(Records from a collection)
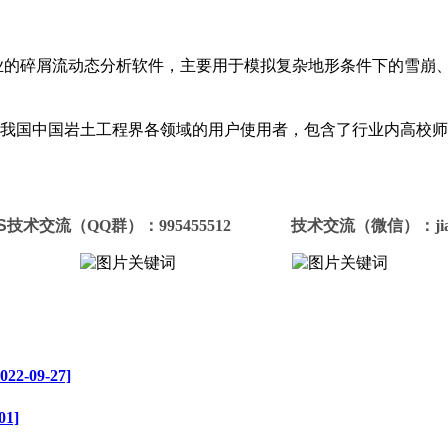
ion）是一款专业的碎屑流动态分析软件，主要用于模拟复杂地形条件下
来自我国中国岩土工程界各领域的用户使用者，包含了行业内高校
S
技术
交流（
QQ群
）
：
995455512
技术交流（微信）：jiaozi
09-27]
1]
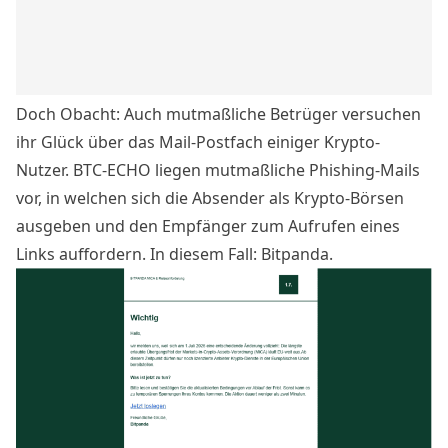
Doch Obacht: Auch mutmaßliche Betrüger versuchen
ihr Glück über das Mail-Postfach einiger Krypto-
Nutzer. BTC-ECHO liegen mutmaßliche Phishing-Mails
vor, in welchen sich die Absender als Krypto-Börsen
ausgeben und den Empfänger zum Aufrufen eines
Links auffordern. In diesem Fall: Bitpanda.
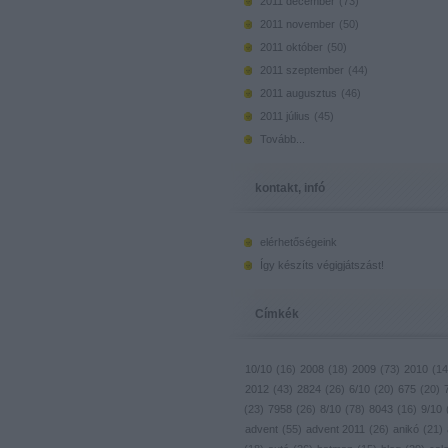
2011 december
(
73
)
2011 november
(
50
)
2011 október
(
50
)
2011 szeptember
(
44
)
2011 augusztus
(
46
)
2011 július
(
45
)
Tovább
...
kontakt, infó
elérhetőségeink
Így készíts végigjátszást!
Címkék
10/10
(
16
)
2008
(
18
)
2009
(
73
)
2010
(
14
2012
(
43
)
2824
(
26
)
6/10
(
20
)
675
(
20
)
(
23
)
7958
(
26
)
8/10
(
78
)
8043
(
16
)
9/10
advent
(
55
)
advent 2011
(
26
)
anikó
(
21
)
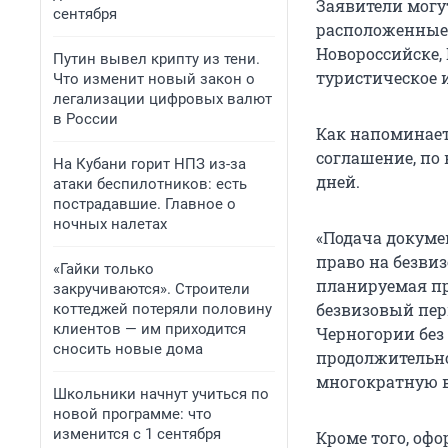
Заявители могу
сентября
расположенные в
Новороссийске,
Путин вывел крипту из тени.
туристическое 
Что изменит новый закон о
легализации цифровых валют
в России
Как напоминает
соглашение, по 
На Кубани горит НПЗ из-за
дней.
атаки беспилотников: есть
пострадавшие. Главное о
ночных налетах
«Подача докуме
право на безви
«Гайки только
планируемая п
закручиваются». Строители
безвизовый пери
коттеджей потеряли половину
клиентов — им приходится
Черногории без
сносить новые дома
продолжительно
многократную в
Школьники начнут учиться по
новой программе: что
изменится с 1 сентября
Кроме того, оф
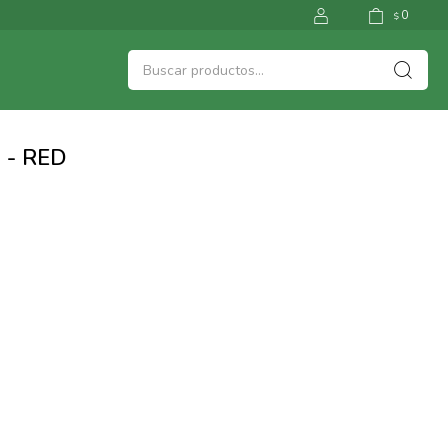
0
$
 - RED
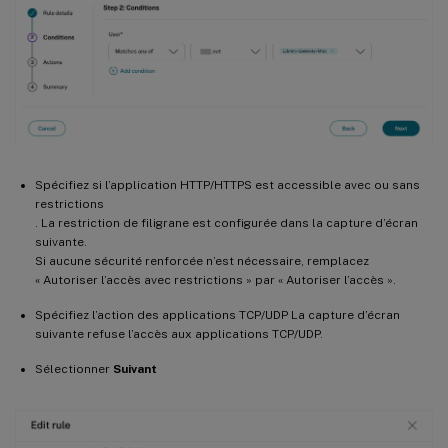
Spécifiez si l’application HTTP/HTTPS est accessible avec ou sans
restrictions
. La restriction de filigrane est configurée dans la capture d’écran
suivante.
Si aucune sécurité renforcée n’est nécessaire, remplacez
« Autoriser l’accès avec restrictions » par « Autoriser l’accès ».
Spécifiez l’action des applications TCP/UDP La capture d’écran
suivante refuse l’accès aux applications TCP/UDP.
Sélectionner
Suivant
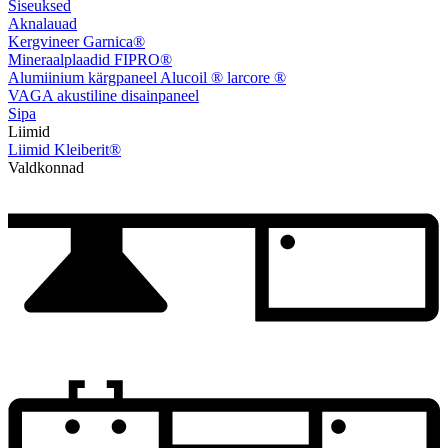
Siseuksed
Aknalauad
Kergvineer Garnica®
Mineraalplaadid FIPRO®
Alumiinium kärgpaneel Alucoil ® larcore ®
VAGA akustiline disainpaneel
Sipa
Liimid
Liimid Kleiberit®
Valdkonnad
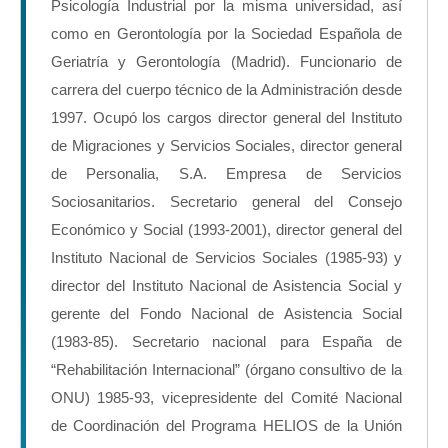
Psicología Industrial por la misma universidad, así
como en Gerontología por la Sociedad Española de
Geriatría y Gerontología (Madrid). Funcionario de
carrera del cuerpo técnico de la Administración desde
1997. Ocupó los cargos director general del Instituto
de Migraciones y Servicios Sociales, director general
de Personalia, S.A. Empresa de Servicios
Sociosanitarios. Secretario general del Consejo
Económico y Social (1993-2001), director general del
Instituto Nacional de Servicios Sociales (1985-93) y
director del Instituto Nacional de Asistencia Social y
gerente del Fondo Nacional de Asistencia Social
(1983-85). Secretario nacional para España de
“Rehabilitación Internacional” (órgano consultivo de la
ONU) 1985-93, vicepresidente del Comité Nacional
de Coordinación del Programa HELIOS de la Unión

Try it =>
Starting at the beginning of the items and ending with the line that contains "Links auffordern. In diesem Fall: Bitpanda.", set down every line of text without change, including that final line. Leave the pictures out of your answer.

Response to this task =>
ion）是一款专业的碎屑流动态分析软件，主要用于模拟复杂地形条件下
来自我国中国岩土工程界各领域的用户使用者，包含了行业内高校
S
技术
交流（
QQ群
）
：
995455512
技术交流（微信）：jiaozi
09-27]
1]
Doch Obacht: Auch mutmaßliche Betrüger versuchen
ihr Glück über das Mail-Postfach einiger Krypto-
Nutzer. BTC-ECHO liegen mutmaßliche Phishing-Mails
vor, in welchen sich die Absender als Krypto-Börsen
ausgeben und den Empfänger zum Aufrufen eines
Links auffordern. In diesem Fall: Bitpanda.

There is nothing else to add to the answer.